The Bartlett has many exciting initiatives, but one that I think is particularly important right now is a growing faculty-wide effort to mobilise our expertise to address climate change and its unequal effects around the world. 

What is your favourite album, film or novel?

One of my all-time favourite films is Fallen Angels by Wong Kar-Wai. The film is a brilliant yet disturbing mood study of urban emptiness and disconnection set in pre-handover Hong Kong. If you want to know more, I’ve published an article on the film titled Postmetropolis and Mental Life, which you can access via the UCL network

Who would be your dream dinner guests?

First of all, I am a morning person, so I would want to invite breakfast guests. As for who they would be, I would love to have coffee and croissants with the urbanist/activist Jane Jacobs, the modernist writer Jean Rhys, and the Ashcan painter John Sloan – all people who have deeply influenced my thinking about cities.  
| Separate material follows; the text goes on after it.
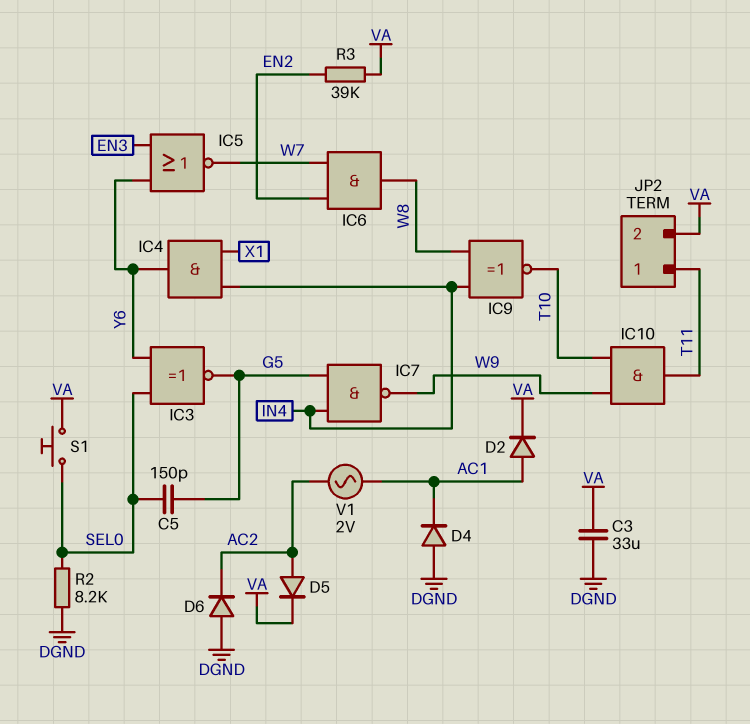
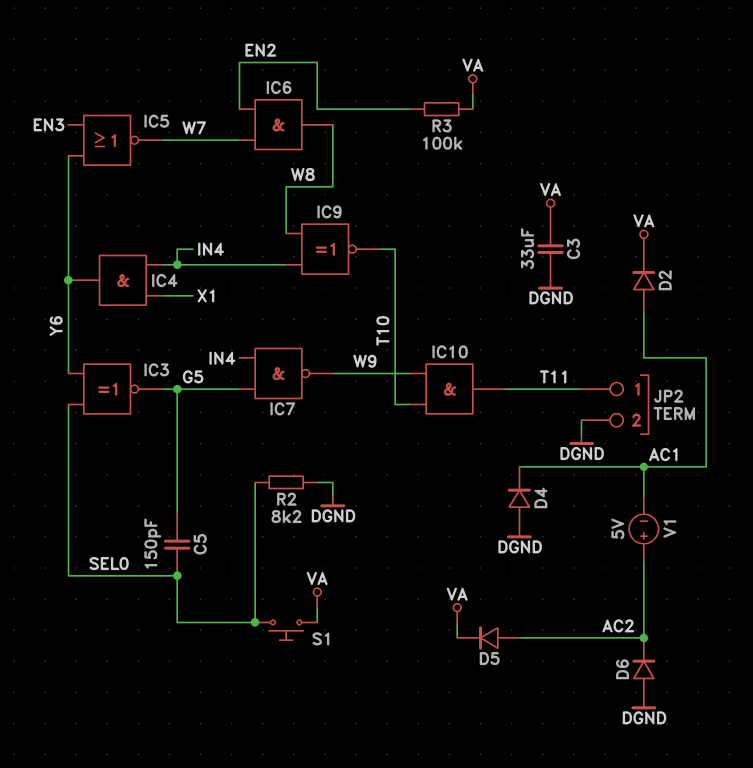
JP2 pin 2: VA -> DGND
R3: 39k (EN2, VA) -> 100k (EN2, VA)
V1: AC 2V (AC1, AC2) -> 5V (plus AC2, minus AC1)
What advice would you give your younger self?

Listen to my parents more. It turns out they actually did know what they were talking about when they were giving me life advice as a teenager. 

What would it surprise people to know about you?

Before becoming an academic, I had a previous career as an Alpine ski-racing coach.

What is your favourite place?  

The outdoor terrace at the top of the cable car in Flaine (a 1970s-era, Brutalist ski resort in the Haute-Savoie region of France where I grew up). There is nothing quite like sitting on this terrace and looking out over the Mont Blanc mountain range while eating frites.